Source: http://www.fiercemobilehealthcare.com/story/mhealth-improves-risk-profile-cardiovascular-disease-type-2-diabetes-patien/2013-11-08

Abstract: http://www.biomedcentral.com/1471-2458/13/1051/abstract

Provisional paper (PDF): Lifestyle interventions

mHealth improves risk profile in cardiovascular disease, type 2 diabetes patients

November 8, 2013 | By 

A provisional article published in the peer-reviewed journal BMC Public Health suggests that mHealth technology supporting exercise prescription interventions can be effective.

The findings are based on a Canadian study of 149 adults with at least two metabolic syndrome risk factors, one group using the intervention and one control group.

“Mobile health technologies have proved to be a beneficial tool to achieve blood pressure and blood glucose control in patients with diabetes,” argue the authors, who are currently completing their analyses‎ and will be submitting their data for publication in the next few weeks. “These technologies may address the limited access to health interventions in rural and remote regions.
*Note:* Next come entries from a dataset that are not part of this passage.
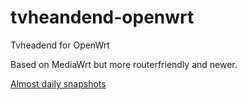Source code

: tvheandend-openwrt
==================

Tvheadend for OpenWrt

Based on MediaWrt but more routerfriendly and newer.

[Almost daily snapshots](http://bit.ly/tvheadend-openwrt "Almost daily snapshots")

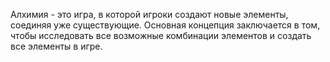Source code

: Алхимия - это игра, в которой игроки создают новые элементы, соединяя уже существующие. Основная концепция заключается в том, чтобы исследовать все возможные комбинации элементов и создать все элементы в игре.
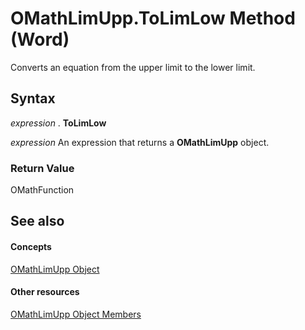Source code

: 
# OMathLimUpp.ToLimLow Method (Word)

Converts an equation from the upper limit to the lower limit.


## Syntax

 _expression_ . **ToLimLow**

 _expression_ An expression that returns a **OMathLimUpp** object.


### Return Value

OMathFunction


## See also


#### Concepts


[OMathLimUpp Object](3c7ca001-8533-52c9-5343-8a89892c0a16.md)
#### Other resources


[OMathLimUpp Object Members](789004f4-1c6e-de7e-484b-7da6a9d185fd.md)

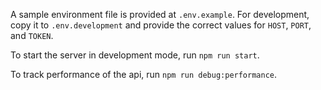 A sample environment file is provided at `.env.example`.  For development, copy it to `.env.development` and provide the correct values for `HOST`, `PORT`, and `TOKEN`.

To start the server in development mode, run `npm run start`.

To track performance of the api, run `npm run debug:performance`.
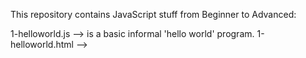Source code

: This repository contains JavaScript stuff from Beginner to Advanced:

  1-helloworld.js --> is a basic informal 'hello world' program.
  1-helloworld.html -->
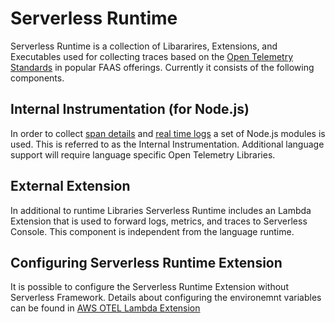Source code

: <!--
title: Serverless Runtime
menuText: Serverless Runtime
description: An overview of the Serverles Runtime
menuOrder: 14
-->

# Serverless Runtime
Serverless Runtime is a collection of Libararires, Extensions,
and Executables used for collecting traces based on the
[Open Telemetry Standards](https://github.com/open-telemetry/opentelemetry-specification/blob/main/specification/trace/semantic_conventions/http.md#common-attributes) in popular FAAS offerings. Currently
it consists of the following components.

## Internal Instrumentation (for Node.js)
In order to collect [span details](traces.md#spans) and [real time logs](logs.md#real-time-logging-in-dev-mode)
a set of Node.js modules is used. This is referred to as the Internal Instrumentation. 
Additional language support will require language specific Open Telemetry Libraries.

## External Extension
In additional to runtime Libraries Serverless Runtime includes an 
Lambda Extension that is used to forward logs, metrics, and traces to
Serverless Console. This component is independent from the language runtime.

## Configuring Serverless Runtime Extension
It is possible to configure the Serverless Runtime Extension without 
Serverless Framework. Details about configuring the environemnt variables can
be found in [AWS OTEL Lambda Extension](../../node/packages/aws-lambda-otel-extension/README.md)
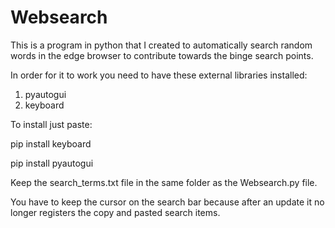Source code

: # Websearch
This is a program in python that I created to automatically search random words in the edge browser to contribute towards the binge search points.

In order for it to work you need to have these external libraries installed:
1) pyautogui
2) keyboard

To install just paste:

pip install keyboard 

pip install pyautogui

Keep the search_terms.txt file in the same folder as the Websearch.py file.

You have to keep the cursor on the search bar because after an update it no longer registers the copy and pasted search items.
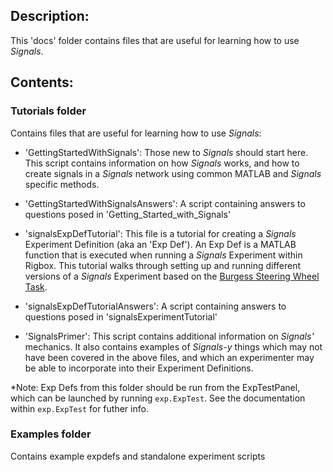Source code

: ## Description:

This 'docs' folder contains files that are useful for learning how to use *Signals*. 

## Contents:

### Tutorials folder

Contains files that are useful for learning how to use *Signals*:

- 'GettingStartedWithSignals': Those new to *Signals* should start here. This script contains information on how *Signals* works, and how to create signals in a *Signals* network using common MATLAB and *Signals* specific methods.

- 'GettingStartedWithSignalsAnswers': A script containing answers to questions posed in 'Getting_Started_with_Signals'

- 'signalsExpDefTutorial': This file is a tutorial for creating a *Signals* Experiment Definition (aka an 'Exp Def'). An Exp Def is a MATLAB function that is executed when running a *Signals* Experiment within Rigbox. This tutorial walks through setting up and running different versions of a *Signals* Experiment based on the [Burgess Steering Wheel Task](https://www.biorxiv.org/content/biorxiv/early/2017/07/25/051912.full.pdf).

- 'signalsExpDefTutorialAnswers': A script containing answers to questions posed in 'signalsExperimentTutorial'

- 'SignalsPrimer': This script contains additional information on *Signals'* mechanics. It also contains examples of *Signals-y* things which may not have been covered in the above files, and which an experimenter may be able to incorporate into their Experiment Definitions.

*Note: Exp Defs from this folder should be run from the ExpTestPanel, which can be launched by running `exp.ExpTest`. See the documentation within `exp.ExpTest` for futher info.

### Examples folder

Contains example expdefs and standalone experiment scripts
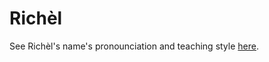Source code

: # Richèl

See Richèl's name's pronounciation
and teaching style [here](https://github.com/richelbilderbeek/teaching/tree/master/who_is_richel).
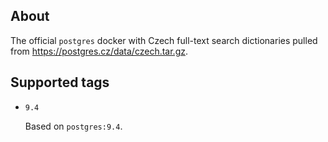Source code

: ## About

The official `postgres` docker with Czech full-text search dictionaries pulled from https://postgres.cz/data/czech.tar.gz.

## Supported tags

* `9.4`

    Based on `postgres:9.4`.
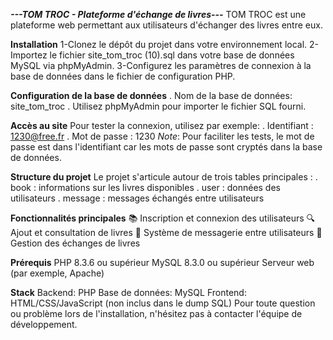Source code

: ***---TOM TROC - Plateforme d'échange de livres---***
TOM TROC est une plateforme web permettant aux utilisateurs d'échanger des livres entre eux.

**Installation**
1-Clonez le dépôt du projet dans votre environnement local.
2-Importez le fichier site_tom_troc (10).sql dans votre base de données MySQL via phpMyAdmin.
3-Configurez les paramètres de connexion à la base de données dans le fichier de configuration PHP.

**Configuration de la base de données**
    . Nom de la base de données: site_tom_troc
    . Utilisez phpMyAdmin pour importer le fichier SQL fourni.

**Accès au site**
Pour tester la connexion, utilisez par exemple:
    . Identifiant : 1230@free.fr
    . Mot de passe : 1230
*Note*: Pour faciliter les tests, le mot de passe est dans l'identifiant car les mots de passe sont cryptés dans la base de données.

**Structure du projet**
Le projet s'articule autour de trois tables principales :
    . book : informations sur les livres disponibles
    . user : données des utilisateurs
    . message : messages échangés entre utilisateurs

**Fonctionnalités principales**
📚 Inscription et connexion des utilisateurs
🔍 Ajout et consultation de livres
💬 Système de messagerie entre utilisateurs
🔄 Gestion des échanges de livres

**Prérequis**
PHP 8.3.6 ou supérieur
MySQL 8.3.0 ou supérieur
Serveur web (par exemple, Apache)

**Stack**
Backend: PHP
Base de données: MySQL
Frontend: HTML/CSS/JavaScript (non inclus dans le dump SQL)
Pour toute question ou problème lors de l'installation, n'hésitez pas à contacter l'équipe de développement.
However, the potential as a tool to support exercise-based prevention activities is not well understood.”

The study was undertaken to “investigate the effects of a tailored exercise prescription alone or supported by mobile health technologies to improve metabolic syndrome and related cardiometabolic risk factors in rural community-dwelling adults at risk for cardiovascular disease and type 2 diabetes,” states the article. The authors hypothesized that the primary outcome, systolic blood pressure, and secondary outcomes would be improved in both groups, but to a greater extent in the mobile health intervention group at 12 weeks and that these changes would be better maintained at 24 and 52 weeks in the intervention group with mobile health support, compared with the active control group.
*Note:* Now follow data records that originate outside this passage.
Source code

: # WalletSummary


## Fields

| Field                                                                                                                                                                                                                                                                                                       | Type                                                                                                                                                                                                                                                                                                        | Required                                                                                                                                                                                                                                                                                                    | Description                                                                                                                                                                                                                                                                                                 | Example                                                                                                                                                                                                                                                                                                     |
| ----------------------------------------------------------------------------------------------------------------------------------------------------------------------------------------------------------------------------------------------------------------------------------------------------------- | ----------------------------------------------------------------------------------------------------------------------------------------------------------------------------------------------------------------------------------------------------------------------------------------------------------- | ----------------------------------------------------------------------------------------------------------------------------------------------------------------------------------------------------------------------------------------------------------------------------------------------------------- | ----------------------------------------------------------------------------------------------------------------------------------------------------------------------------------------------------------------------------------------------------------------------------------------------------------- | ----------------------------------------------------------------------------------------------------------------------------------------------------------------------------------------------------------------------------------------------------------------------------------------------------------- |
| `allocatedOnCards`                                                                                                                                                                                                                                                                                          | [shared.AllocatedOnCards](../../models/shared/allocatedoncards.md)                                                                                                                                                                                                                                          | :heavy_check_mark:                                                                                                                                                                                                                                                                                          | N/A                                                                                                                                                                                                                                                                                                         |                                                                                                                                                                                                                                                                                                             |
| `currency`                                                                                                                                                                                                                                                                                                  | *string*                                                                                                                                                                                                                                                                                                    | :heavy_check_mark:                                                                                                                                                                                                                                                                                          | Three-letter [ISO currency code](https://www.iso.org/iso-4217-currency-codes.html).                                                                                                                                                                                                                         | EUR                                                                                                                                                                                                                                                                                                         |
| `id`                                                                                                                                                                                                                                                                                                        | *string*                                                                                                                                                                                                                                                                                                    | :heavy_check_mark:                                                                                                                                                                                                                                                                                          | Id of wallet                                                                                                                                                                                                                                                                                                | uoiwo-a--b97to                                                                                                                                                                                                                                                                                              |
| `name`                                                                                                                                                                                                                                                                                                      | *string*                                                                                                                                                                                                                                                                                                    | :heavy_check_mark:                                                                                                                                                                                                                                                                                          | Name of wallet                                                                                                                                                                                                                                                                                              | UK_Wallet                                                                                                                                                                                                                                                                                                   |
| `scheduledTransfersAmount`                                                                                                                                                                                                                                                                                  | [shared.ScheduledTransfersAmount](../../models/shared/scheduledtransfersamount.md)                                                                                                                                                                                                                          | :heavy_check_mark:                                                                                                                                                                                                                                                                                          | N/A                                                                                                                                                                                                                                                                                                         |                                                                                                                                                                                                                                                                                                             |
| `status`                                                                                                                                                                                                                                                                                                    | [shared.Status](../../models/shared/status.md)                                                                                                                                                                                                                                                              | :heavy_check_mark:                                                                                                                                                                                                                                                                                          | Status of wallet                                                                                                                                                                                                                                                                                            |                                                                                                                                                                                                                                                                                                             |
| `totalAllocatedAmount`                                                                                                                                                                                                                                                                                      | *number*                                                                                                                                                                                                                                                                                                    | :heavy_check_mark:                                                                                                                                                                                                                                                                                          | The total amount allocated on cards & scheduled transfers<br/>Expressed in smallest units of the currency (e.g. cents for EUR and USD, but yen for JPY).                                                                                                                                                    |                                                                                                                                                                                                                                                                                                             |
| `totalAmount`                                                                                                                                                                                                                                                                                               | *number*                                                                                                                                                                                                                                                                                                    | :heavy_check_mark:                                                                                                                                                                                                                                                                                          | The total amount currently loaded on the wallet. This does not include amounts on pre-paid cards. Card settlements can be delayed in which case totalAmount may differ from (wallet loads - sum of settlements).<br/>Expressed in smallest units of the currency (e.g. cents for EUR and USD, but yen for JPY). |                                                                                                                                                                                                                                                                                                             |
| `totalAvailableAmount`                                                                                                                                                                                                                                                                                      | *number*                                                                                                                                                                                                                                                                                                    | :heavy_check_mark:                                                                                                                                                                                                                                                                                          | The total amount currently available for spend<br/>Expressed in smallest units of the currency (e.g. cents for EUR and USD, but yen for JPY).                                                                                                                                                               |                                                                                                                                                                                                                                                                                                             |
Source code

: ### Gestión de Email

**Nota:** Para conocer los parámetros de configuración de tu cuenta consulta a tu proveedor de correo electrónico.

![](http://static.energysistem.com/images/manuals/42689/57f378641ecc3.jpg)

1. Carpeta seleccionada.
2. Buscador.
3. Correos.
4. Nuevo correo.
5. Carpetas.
The results of the study “will contribute to the current literature by investigating the utility of mobile health technology support for exercise prescription interventions to improve cardiometabolic risk status and maintain improvements over time, particularly in rural communities,” concludes the provisional article, which serves as a protocol paper.

Study participants were recruited from rural communities in Ontario, Canada. Participants were randomized to either: an intervention group receiving an exercise prescription and devices for monitoring of risk factors with a smartphone data portal equipped with a mobile health application; or an active control group receiving only an exercise prescription.

In addition to the exercise prescription, the intervention group received a mobile health technology kit for self-monitoring of biometrics and physical activity. The kit included a smartphone (Blackberry Curve 8300 or 8530) equipped with Healthanywhere health monitoring app (Biosign Technologies), a Bluetooth-enabled blood pressure monitor (A & D Medical), a glucometer (Lifescan One Touch Ultra2) with Bluetooth adapter (Polymap Wireless) and a pedometer (Omron).

Nevertheless, a recent study in the Journal of Medical Internet Research found that although mobile health interventions are effective in promoting physical activity, their degree of validity reported in studies is unclear.

Using the RE-AIM (reach, effectiveness, adoption, implementation, and maintenance) framework, the review revealed a recent increase in studies conducted to determine the effectiveness of mHealth interventions for the promotion of physical activity. Yet, quantity, not quality, seems to prevail, the authors argued.